I am excited to report that after two years of doing The Short Answer for my own amusement, I have been commissioned to do some paid science comics for the publisher Taylor and Francis, which has recently been producing cartoon abstracts. You can check them out HERE. I learned about them while browsing the expo at the ACS meeting in March. When I saw them displayed at the T&F booth I almost fell over myself to grab one and interrogate the poor representative in spewed sentence fragments "What is? Who does? I do this!!" She was very kind and asked for my card which I did not really expect to make it all the way back to the UK. But a few weeks ago I was contacted by them and here we are. I can't show any yet but I do have a few in the works.
This opportunity couldn't have come at a better time because I just splurged on an iPad Pro and Apple pencil and have been eager for drawing-heavy projects. This new set-up has completely streamlined my process, no longer archaically scanning pencil sketches and then painstakingly tracing them with a mouse. However, finding myself rather gnarled after finishing the first comic I realized that I needed some ergonomic improvements. After a frustratingly long search for something to prop up the iPad, I threw up my hands, closed all of the browser tabs with $60 stands, and went to my bookshelf. I placed Linus Pauling's General Chemistry textbook (© 1947) within the pages of a larger coffee table book, A Life in Illustration (by Gestalten), with some post-it note pads tucked in to protect the pages. The drawing angle was perfect. Then it was just a matter of some tacky (as in slightly sticky, not garish) foam paper and a binder clip. It's not a permanent solution but I'm not convinced that a $60 stand will be any better. To try it out I did a scribble sketch (below), wherein you start with a random scribble, decide what it looks like, and then finish it in 10 minutes or less. Kind of like a Rorschach Test (but don't read anything into mine) turned drawing assignment. By the way this is a really fun way to draw with little kids. I don't dare touch my 4-year old's drawings - he can do this exercise himself, but my 1-year old is still delighted when I turn his scribbles into dinosaurs and such.
Earlier this week I had the opportunity to run a workshop on science visualization with the wonderful Milena Gavala (right) of Curious G Design Studio.
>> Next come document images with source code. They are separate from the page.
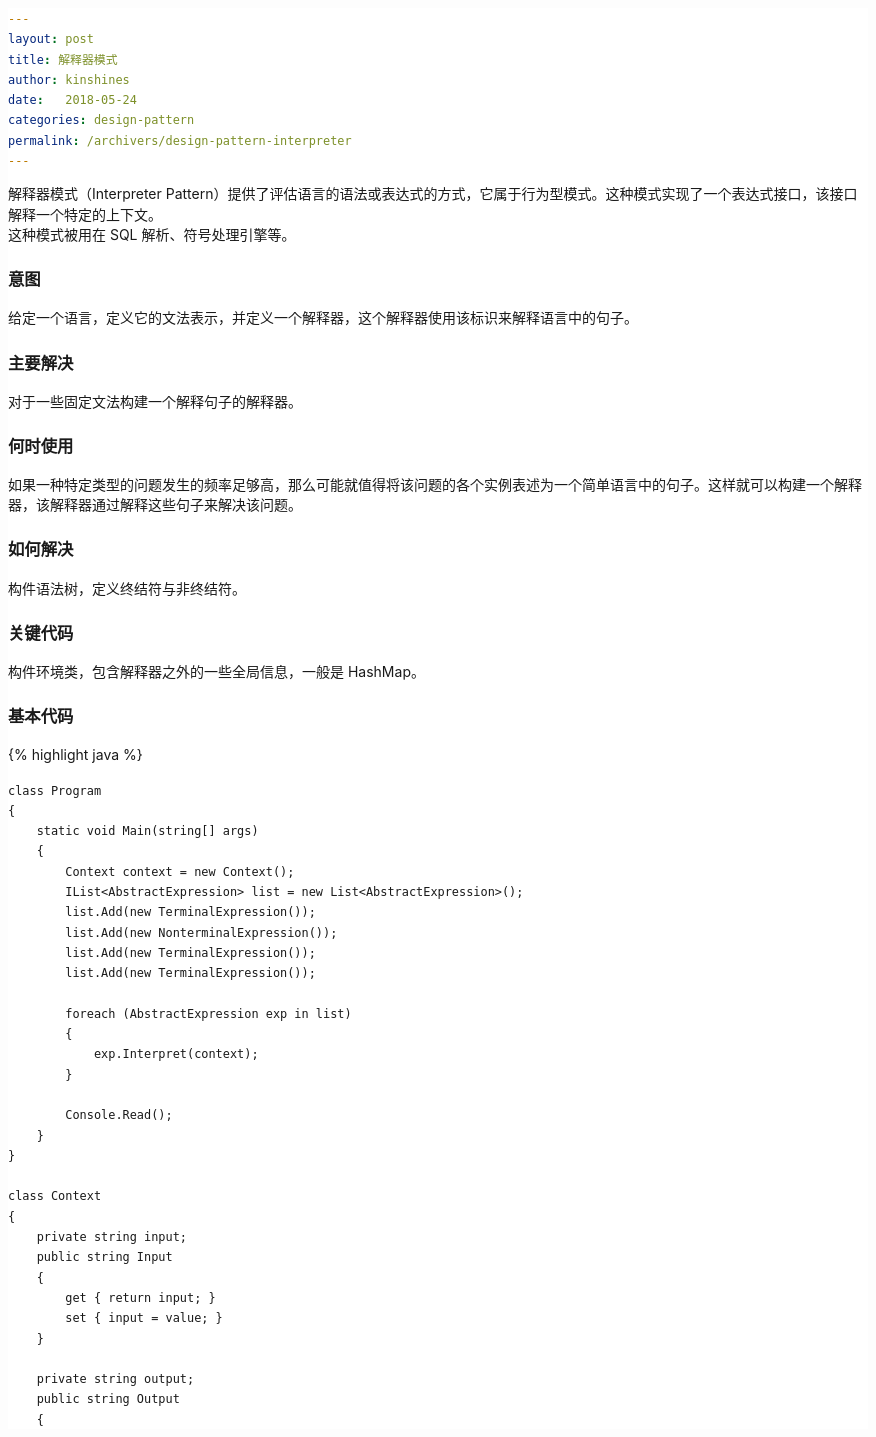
 ```yaml
---
layout: post
title: 解释器模式
author: kinshines
date:   2018-05-24
categories: design-pattern
permalink: /archivers/design-pattern-interpreter
---
```


<p class="lead">
解释器模式（Interpreter Pattern）提供了评估语言的语法或表达式的方式，它属于行为型模式。这种模式实现了一个表达式接口，该接口解释一个特定的上下文。
<br />
这种模式被用在 SQL 解析、符号处理引擎等。
</p>

### 意图
给定一个语言，定义它的文法表示，并定义一个解释器，这个解释器使用该标识来解释语言中的句子。
### 主要解决
对于一些固定文法构建一个解释句子的解释器。
### 何时使用
如果一种特定类型的问题发生的频率足够高，那么可能就值得将该问题的各个实例表述为一个简单语言中的句子。这样就可以构建一个解释器，该解释器通过解释这些句子来解决该问题。
### 如何解决
构件语法树，定义终结符与非终结符。
### 关键代码
构件环境类，包含解释器之外的一些全局信息，一般是 HashMap。
### 基本代码

{% highlight java %}

    class Program
    {
        static void Main(string[] args)
        {
            Context context = new Context();
            IList<AbstractExpression> list = new List<AbstractExpression>();
            list.Add(new TerminalExpression());
            list.Add(new NonterminalExpression());
            list.Add(new TerminalExpression());
            list.Add(new TerminalExpression());

            foreach (AbstractExpression exp in list)
            {
                exp.Interpret(context);
            }

            Console.Read();
        }
    }

    class Context
    {
        private string input;
        public string Input
        {
            get { return input; }
            set { input = value; }
        }

        private string output;
        public string Output
        {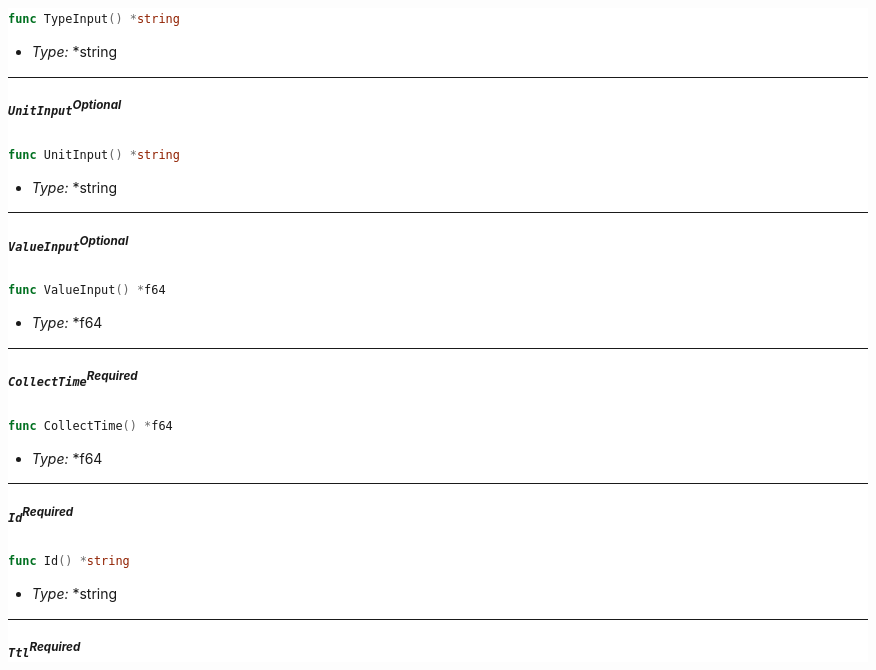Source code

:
 ```go
func TypeInput() *string
```

- *Type:* *string

---

##### `UnitInput`<sup>Optional</sup> <a name="UnitInput" id="@cdktf/provider-opentelekomcloud.cesMetricDataV1.CesMetricDataV1.property.unitInput"></a>

```go
func UnitInput() *string
```

- *Type:* *string

---

##### `ValueInput`<sup>Optional</sup> <a name="ValueInput" id="@cdktf/provider-opentelekomcloud.cesMetricDataV1.CesMetricDataV1.property.valueInput"></a>

```go
func ValueInput() *f64
```

- *Type:* *f64

---

##### `CollectTime`<sup>Required</sup> <a name="CollectTime" id="@cdktf/provider-opentelekomcloud.cesMetricDataV1.CesMetricDataV1.property.collectTime"></a>

```go
func CollectTime() *f64
```

- *Type:* *f64

---

##### `Id`<sup>Required</sup> <a name="Id" id="@cdktf/provider-opentelekomcloud.cesMetricDataV1.CesMetricDataV1.property.id"></a>

```go
func Id() *string
```

- *Type:* *string

---

##### `Ttl`<sup>Required</sup> <a name="Ttl" id="@cdktf/provider-opentelekomcloud.cesMetricDataV1.CesMetricDataV1.property.ttl"></a>
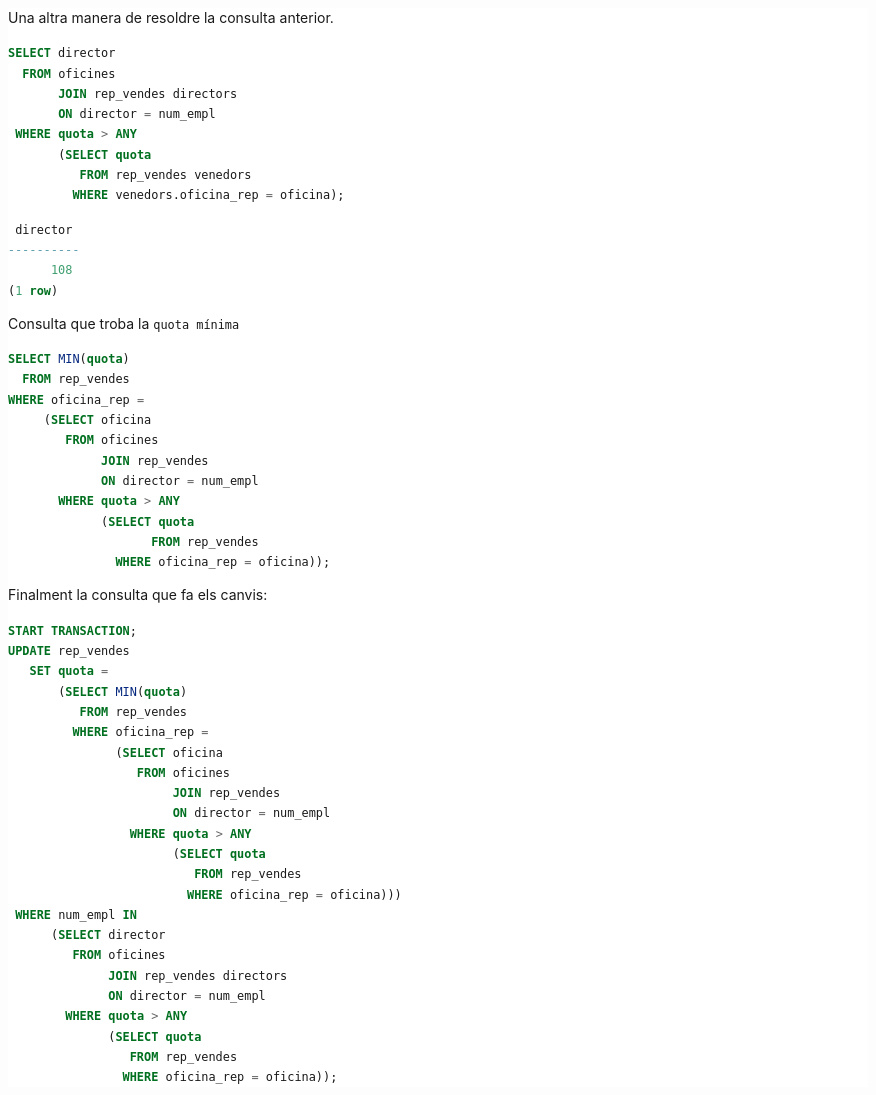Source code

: 
Una altra manera de resoldre la consulta anterior.

```sql
SELECT director
  FROM oficines
       JOIN rep_vendes directors
       ON director = num_empl
 WHERE quota > ANY
       (SELECT quota
          FROM rep_vendes venedors
         WHERE venedors.oficina_rep = oficina);
```

```sql
 director 
----------
      108
(1 row)
```

Consulta que troba la `quota mínima `

```sql
SELECT MIN(quota)
  FROM rep_vendes
WHERE oficina_rep =
     (SELECT oficina
        FROM oficines
             JOIN rep_vendes
             ON director = num_empl
       WHERE quota > ANY
             (SELECT quota 
                    FROM rep_vendes
               WHERE oficina_rep = oficina));
```

Finalment la consulta que fa els canvis:

```sql
START TRANSACTION;
UPDATE rep_vendes
   SET quota =
       (SELECT MIN(quota)
          FROM rep_vendes
         WHERE oficina_rep =
               (SELECT oficina
                  FROM oficines
                       JOIN rep_vendes
                       ON director = num_empl
                 WHERE quota > ANY
                       (SELECT quota
                          FROM rep_vendes
                         WHERE oficina_rep = oficina)))
 WHERE num_empl IN
      (SELECT director           
         FROM oficines
              JOIN rep_vendes directors
              ON director = num_empl
        WHERE quota > ANY
              (SELECT quota
                 FROM rep_vendes 
                WHERE oficina_rep = oficina));

```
Under the rather unforgiving spotlights of the Sanford Consortium for Regenerative Medicine's auditorium we spent about two and a half hours with grad students and postdocs from UCSD's Center for Aerosol Impacts on Climate and the Environment (CAICE). They drew for us process diagrams of how to make toast, they sweated over design briefs for imaginary audiences ranging from high school students to grant funding agencies, they debated the merits of dual axis plots and discussed the challenges of conveying the most amount of information with the least amount of ink. Their eagerness and sense of humor made this all great fun, and because CAICE has 6 centers it seems we may be able to do more of this. During the panel discussion that followed I got to meet a lawyer who was involved in the California Chrome 6 litigation and respectfully refrained from asking whether anyone played him in Erin Brockovich or if he got to meet Julia Roberts.
It occurred to me that I didn't really know what I was trying to prove by restricting myself to an 8.5x11-in format for this, so I'm trying out a longer version. Why not. It's the two-year anniversary of The Short Answer this month and I'm still experimenting with it.
By the way, the Kandinsky-style data visualization was inspired subliminally by the actual Kandinski painting displayed on the Blackwell lab's homepage. I didn't realize until I was about halfway into the project that that was where the idea came from, and I don't know if this is what inspired them about it, but I like the analogy nonetheless.